** Opening Page text block **
So, welcome to Holy Week- a busy and sacred time. We ministers refer to it by many names but the one that has resonated with me lately is "finals week". Our church hosts a service each day at noon. A different preacher from the community preaches each day, there is special music and there is the all-important fellowship lunch downstairs after the service. Did I mention that the meal is free? It's good stuff- Christians getting together and all.
I was slated to preach on Thursday this week, but God had other plans. My friend Don (today's preacher) had to take his wife to the emergency room this morning and so the new plan (as of 7:45) was for me to preach at noon. No problem, right? I'll just preach the sermon I had ready for Thursday- but, oh wait- were you ever ready on Monday morning for a test you had on Thursday at noon? No, me neither.
First step- text all my prayer people and tell them to get on it! Next step- get prayed up myself. Then, let the Holy Spirit do it's thing. An idea came to me- and I got in such a sermon writing flow that I was done by about 9:00. What a blessing. God is good. Here's what I came up with:
One of my favorite movies of all time is a movie called, “A League of Their Own.” The movie is about a women’s professional baseball league that starts in the United States when many of the men that play the game are away fighting in World War II. Women leave their homes, their families and their farms to play baseball in this new league.
** Closing Page text block **
● The task
In the Holy Week post, why did the scheduled preacher for the day not preach? The records are separate material, unconnected to the Holy Week post.
** Opening Extracted information block **
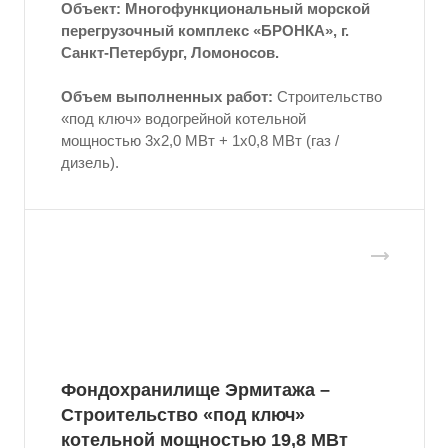
Объект:
Многофункциональный морской
перегрузочный комплекс «БРОНКА», г.
Санкт-Петербург, Ломоносов.
Объем выполненных работ:
Строительство
«под ключ» водогрейной котельной
мощностью 3x2,0 МВт + 1x0,8 МВт (газ /
дизель).
Фондохранилище Эрмитажа –
Строительство «под ключ»
котельной мощностью 19,8 МВт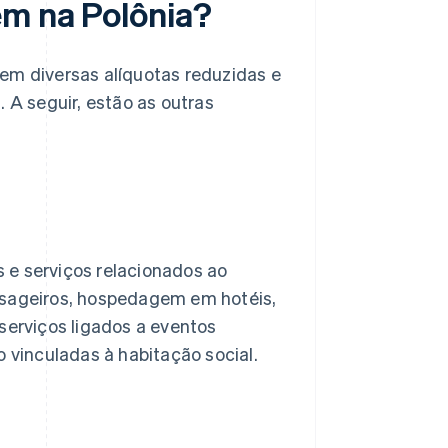
em na Polônia?
em diversas alíquotas reduzidas e
 A seguir, estão as outras
 e serviços relacionados ao
ssageiros, hospedagem em hotéis,
serviços ligados a eventos
o vinculadas à habitação social.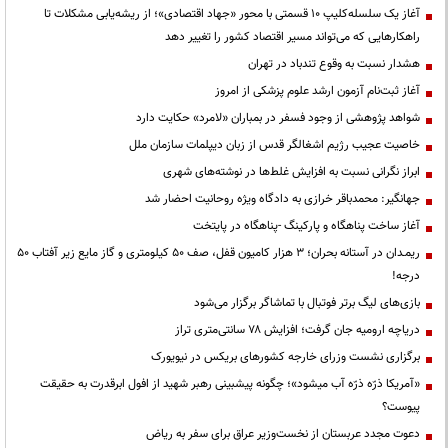
آغاز یک سلسله‌کلیپ ۱۰ قسمتی با محور «جهاد اقتصادی»؛ از ریشه‌یابی مشکلات تا
راهکارهایی که می‌تواند مسیر اقتصاد کشور را تغییر دهد
هشدار نسبت به وقوع تندباد در تهران
آغاز ثبت‌نام آزمون ارشد علوم پزشکی از امروز
شواهد پژوهشی از وجود فسفر در بمباران «لامرد» حکایت دارد
خاصیت عجیب رژیم اشغالگر قدس از زبان دیپلمات سازمان ملل
ابراز نگرانی نسبت به افزایش غلط‌ها در نوشته‌های شهری
جهانگیر: محمدباقر خرازی به دادگاه ویژه روحانیت احضار شد
آغاز ساخت پناهگاه و پارکینگ -پناهگاه در پایتخت
ریمـدان در آستانه بحران؛ ۳ هزار کامیون قفل، صف ۵۰ کیلومتری و گاز مایع زیر آفتاب ۵۰
درجه!
بازی‌های لیگ برتر فوتبال با تماشاگر برگزار می‌شود
دریاچه ارومیه جان گرفت؛ افزایش ۷۸ سانتی‌متری تراز
برگزاری نشست وزرای خارجه کشورهای بریکس در نیویورک
«آمریکا ذرّه ذرّه آب میشود»؛ چگونه پیشبینی رهبر شهید از افول ابرقدرت به حقیقت
پیوست؟
دعوت مجدد عربستان از نخست‌وزیر عراق برای سفر به ریاض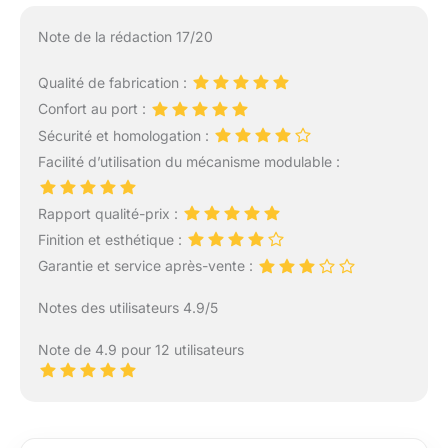
Note de la rédaction 17/20
Qualité de fabrication :
Confort au port :
Sécurité et homologation :
Facilité d’utilisation du mécanisme modulable :
Rapport qualité-prix :
Finition et esthétique :
Garantie et service après-vente :
Notes des utilisateurs 4.9/5
Note de 4.9 pour 12 utilisateurs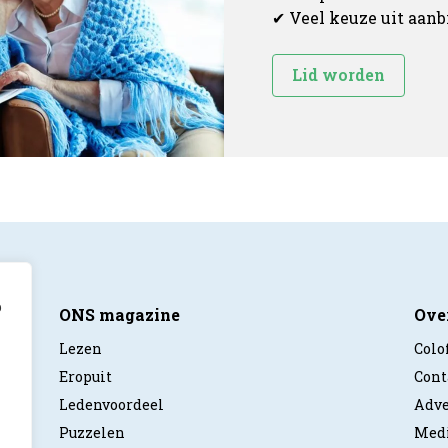
✔ Veel keuze uit aan
Lid worden
p
ONS magazine
Ove
Lezen
Colo
Eropuit
Cont
Ledenvoordeel
Adve
Puzzelen
Medi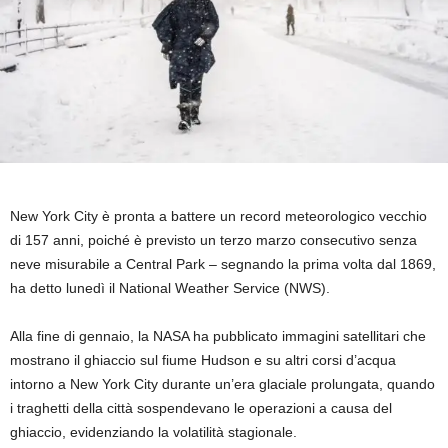
New York City è pronta a battere un record meteorologico vecchio
di 157 anni, poiché è previsto un terzo marzo consecutivo senza
neve misurabile a Central Park – segnando la prima volta dal 1869,
ha detto lunedì il National Weather Service (NWS).
Alla fine di gennaio, la NASA ha pubblicato immagini satellitari che
mostrano il ghiaccio sul fiume Hudson e su altri corsi d’acqua
intorno a New York City durante un’era glaciale prolungata, quando
i traghetti della città sospendevano le operazioni a causa del
ghiaccio, evidenziando la volatilità stagionale.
** Closing Extracted information block **
● Task output
He had to take his wife to the emergency room that morning.